Un grognement ... Il sentait ... une chaleur inattendue lui titiller les sens. Ses membres engourdis se déraidissaient seconde après seconde. Il parvint à faire bouger ses doigts. Il essaya de se détendre, mais la douleur se réveillait en même temps qu'il reprenait possession de son corps. Lyantskorov serra les dents. Ça allait passer. Ça devait passer. Il tourna lentement la tête. Et grimaça. Quelque chose avait touché son torse meurtri. Associé à un poids familier et rassurant. Il déplaça le bras jusqu'à la chose en question. Sa main se referma sur l'objet de pierre. Même simplement par ce contact, il reconnut son pendentif, revenu à la place qu'il n'aurait jamais dû quitter. Il se décrispa un peu, et laissa retomber son bras.
Enfin, il se décida à ouvrir les yeux, qu'il cligna plusieurs fois pour s'habituer à la lueur émise par les flammèches. Il regarda autour de lui, essayant de reconnaître les lieux. En vain; c'était la première fois qu'il venait ici. C'était ... une sorte de grotte. Proche de lui se trouvait un feu qui crépitait faiblement. Sur le sol était posée une épée dans son fourreau. Et il y avait ... quelque chose de posé sur ses genoux. Ou plutôt quelqu'un. Il baissa le regard. Même tâchée de sang séché, la chevelure rousse ne lui laissa pas de doute. Il tendit ses bras pour lui écarter une mèche de cheveux. Même à la lueur du feu, elle paraissait terriblement pâle. Il ignorait cependant si elle était en vie ou non. Une chose était sûre; si c'était le cas, ils ne tiendraient pas longtemps s'ils restaient là.
Il souleva précautionneusement la tête.
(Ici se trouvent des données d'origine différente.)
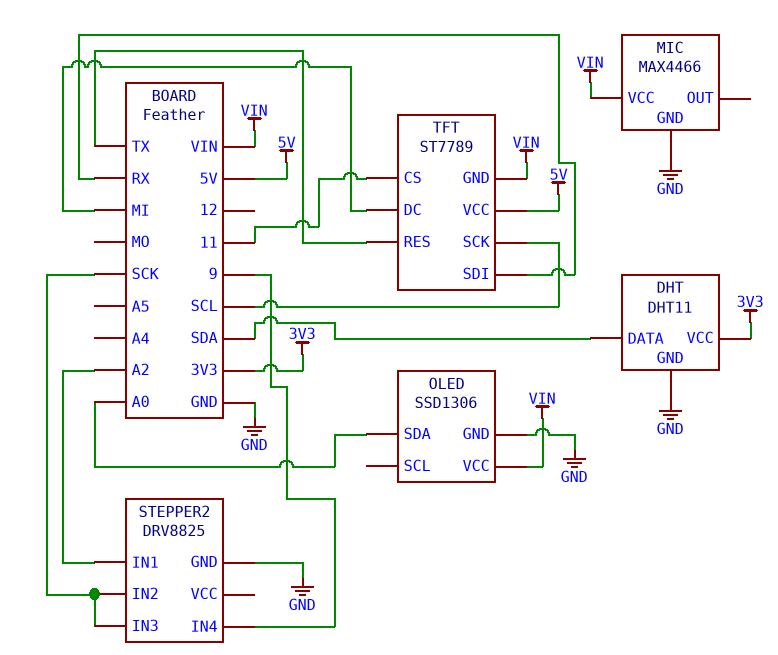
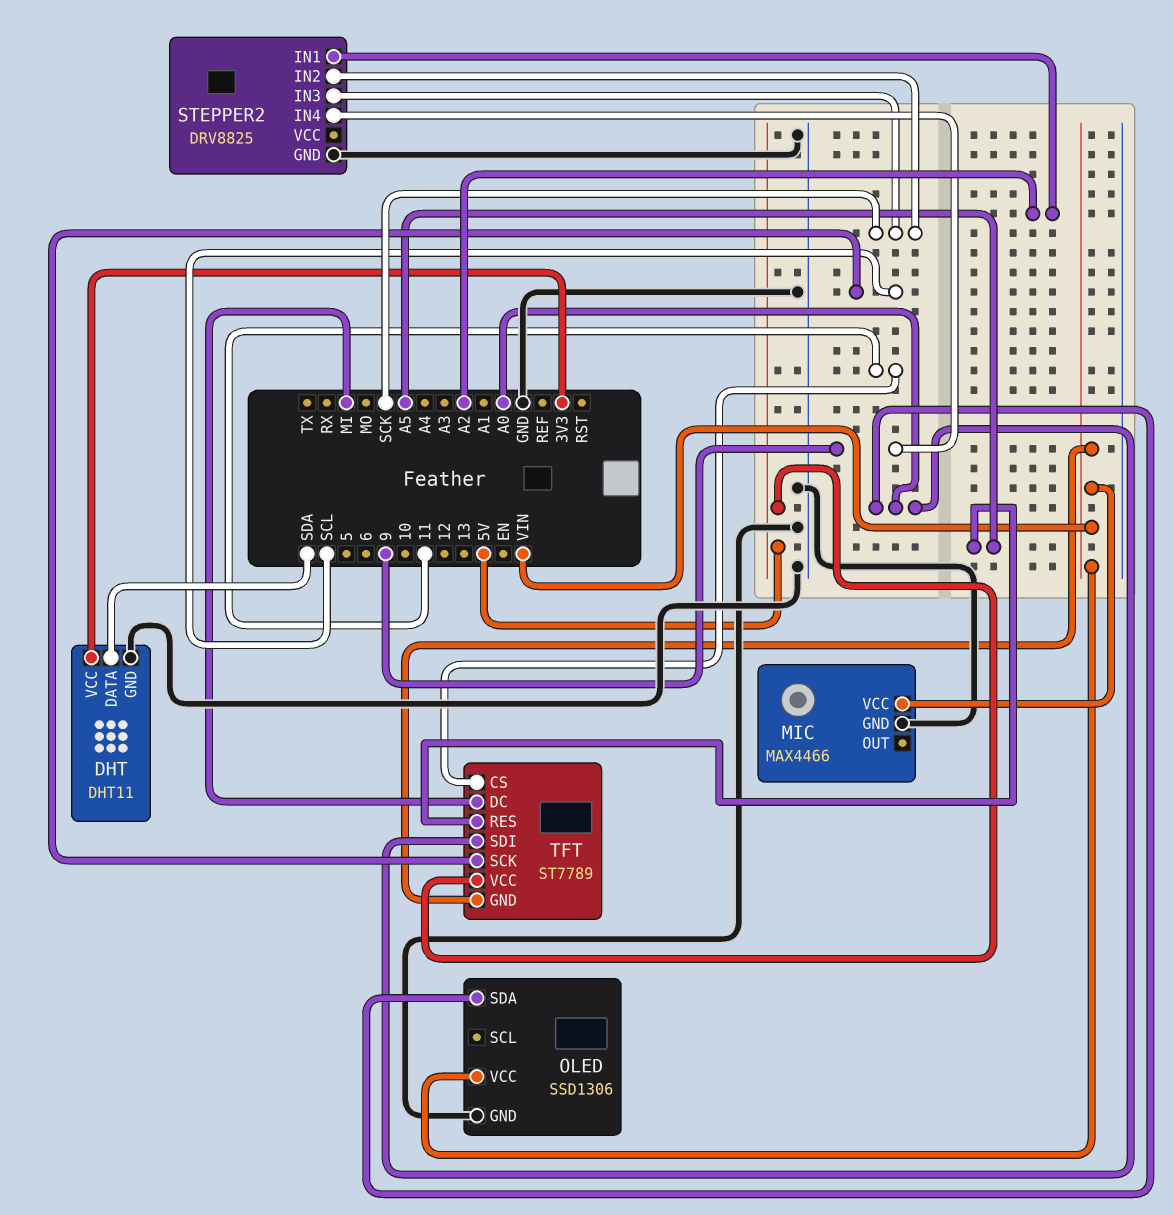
TFT pin RES: TX -> A5
TFT pin SDI: RX -> A0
Le contact avec la peau était froid, mais pas autant que l'aurait été celle d'un trépassé. Néanmoins, il préférait en avoir la confirmation. Il déposa doucement la tête sur le sol, et posa ses doigts sur le côté du cou. Il sentit un infime battement. Dans un souffle, il murmura quelques mots. Elle était en vie. Avec apathie, en maugréant, il retira sa chemise, laquelle était à présent souillée de sang et de boue, et en lambeaux par endroit, puis s'en servit pour faire un coussin grossier à Thes. Il se redressa ensuite douloureusement, et prit le temps de raviver le feu.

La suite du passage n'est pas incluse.